Aim of the task: Below is a set of records, and all of them should be retyped exactly, minus the pictures.

[[ Provided records, beginning ]]

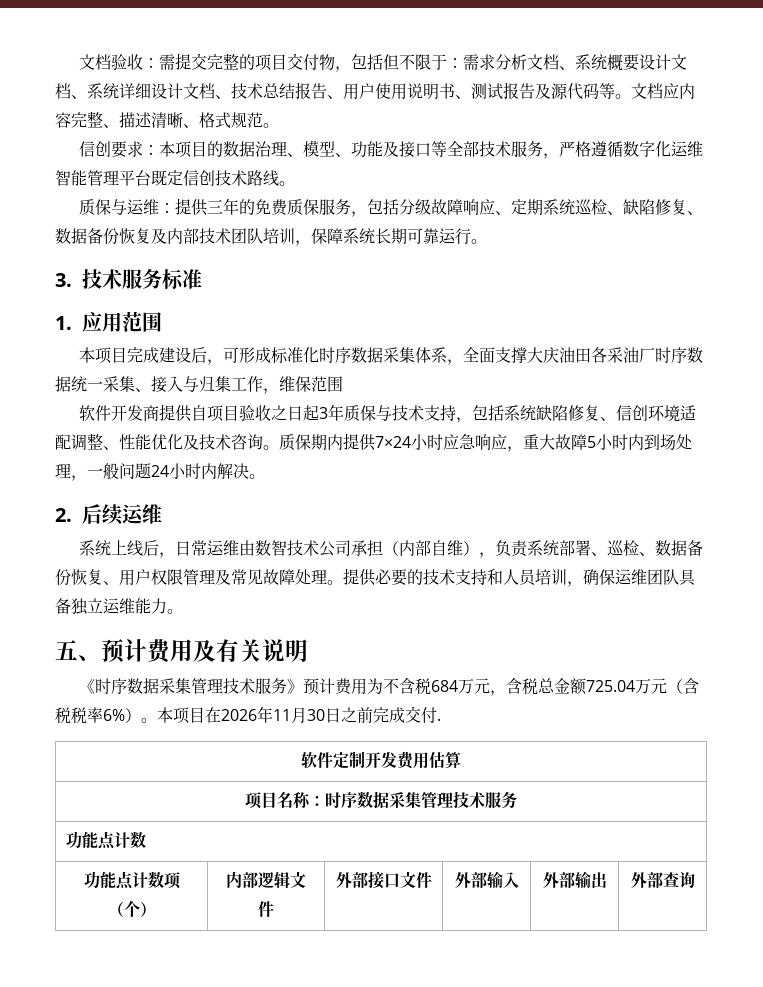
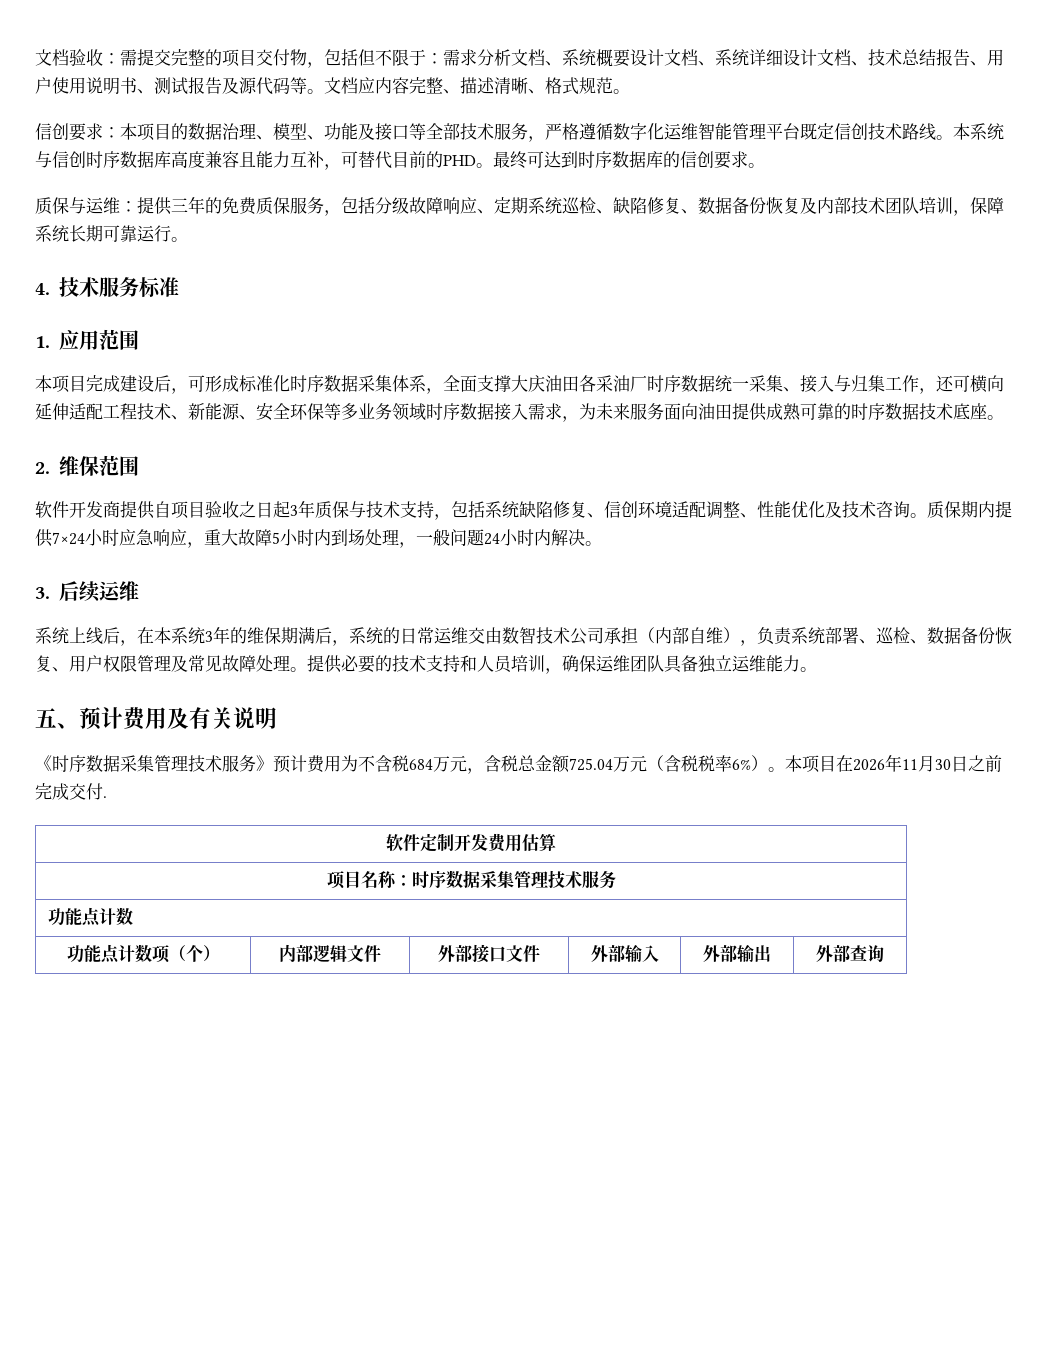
(295, 183) none -> [953,123,1004,140] [35,151,765,170] 本系统与信创时序数据库高度兼容且能力互补，可替代目前的PHD。最终可达到时序数据库的信创要求。
[55,273,72,287] 3. -> [35,283,50,295] 4.
(279, 391) none -> [936,375,1004,393] [35,403,1004,422] [35,462,50,474] 还可横向延伸适配工程技术、新能源、安全环保等多业务领域时序数据接入需求，为未来服务面向油田提供成熟可靠的时序数据技术底座。 // 2.
[55,508,72,522] 2. -> [35,587,50,599] 3.
(175, 555) none -> [137,626,400,646] 在本系统3年的维保期满后，系统的
(239, 548) none -> [468,627,485,644] 交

[[ Provided records, end ]]

Solved exercise:
(295, 183) none -> [953,123,1004,140] [35,151,765,170] 本系统与信创时序数据库高度兼容且能力互补，可替代目前的PHD。最终可达到时序数据库的信创要求。
[55,273,72,287] 3. -> [35,283,50,295] 4.
(279, 391) none -> [936,375,1004,393] [35,403,1004,422] [35,462,50,474] 还可横向延伸适配工程技术、新能源、安全环保等多业务领域时序数据接入需求，为未来服务面向油田提供成熟可靠的时序数据技术底座。 // 2.
[55,508,72,522] 2. -> [35,587,50,599] 3.
(175, 555) none -> [137,626,400,646] 在本系统3年的维保期满后，系统的
(239, 548) none -> [468,627,485,644] 交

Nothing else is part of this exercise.